What you are asked to do →
Reproduce the lines below verbatim, omitting the pictures from your answer.

*** Begin section ***

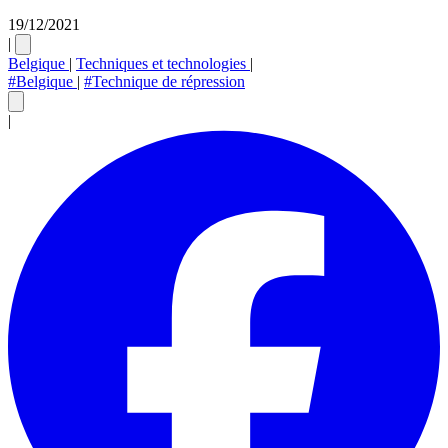
19/12/2021
|
Belgique
|
Techniques et technologies
|
#Belgique
|
#Technique de répression
|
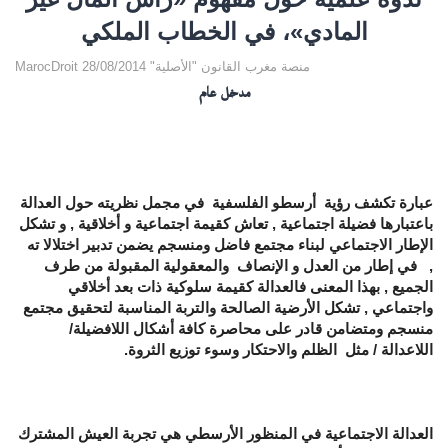
المادي»، في الخطاب الملكي
MarocDroit منصة مغرب القانون "الأصلية" 28/08/2014
مدخل عام
عبارة تكشف رؤية أرسطو الفلسفية في مجمل نظريته حول العدالة
باعتبارها فضيلة اجتماعية , تعاش كقيمة اجتماعية و أخلاقية , و تشكل
الإطار الاجتماعي لبناء مجتمع فاضل ومنسجم يضمن تدبير اختلالا ته
, في إطار من العدل و الإنصاف والمعقولية المقبولة من طرف
الجميع , بهذا المعنى فالعدالة كقيمة سلوكية ذات بعد أخلاقي
واجتماعي , تشكل الأرضية الصالحة والتربة المناسبة لتحقيق مجتمع
منسجم ومتضامن قادر على محاصرة كافة أشكال اللافضيلة/
اللاعدالة / مثل الظلم والاحتكار وسوء توزيع الثروة.
العدالة الاجتماعية في المنظور الأرسطي هي تجربة العيش المشترك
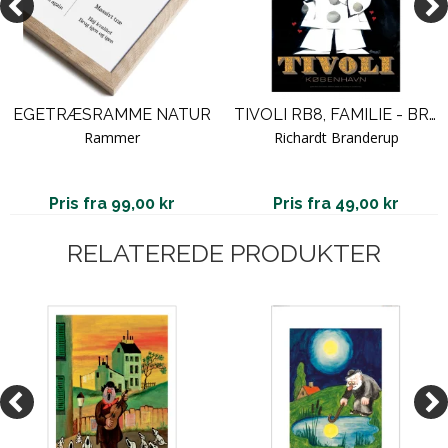
EGETRÆSRAMME NATUR
TIVOLI RB8, FAMILIE - BRANDERUP
Rammer
Richardt Branderup
Pris fra 99,00 kr
Pris fra 49,00 kr
RELATEREDE PRODUKTER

*** End section ***

Result for this exercise →
19/12/2021
|
Belgique
|
Techniques et technologies
|
#Belgique
|
#Technique de répression
|
المادي»، في الخطاب الملكي
MarocDroit منصة مغرب القانون "الأصلية" 28/08/2014
مدخل عام
عبارة تكشف رؤية أرسطو الفلسفية في مجمل نظريته حول العدالة
باعتبارها فضيلة اجتماعية , تعاش كقيمة اجتماعية و أخلاقية , و تشكل
الإطار الاجتماعي لبناء مجتمع فاضل ومنسجم يضمن تدبير اختلالا ته
, في إطار من العدل و الإنصاف والمعقولية المقبولة من طرف
الجميع , بهذا المعنى فالعدالة كقيمة سلوكية ذات بعد أخلاقي
واجتماعي , تشكل الأرضية الصالحة والتربة المناسبة لتحقيق مجتمع
منسجم ومتضامن قادر على محاصرة كافة أشكال اللافضيلة/
اللاعدالة / مثل الظلم والاحتكار وسوء توزيع الثروة.
العدالة الاجتماعية في المنظور الأرسطي هي تجربة العيش المشترك
EGETRÆSRAMME NATUR
TIVOLI RB8, FAMILIE - BRANDERUP
Rammer
Richardt Branderup
Pris fra 99,00 kr
Pris fra 49,00 kr
RELATEREDE PRODUKTER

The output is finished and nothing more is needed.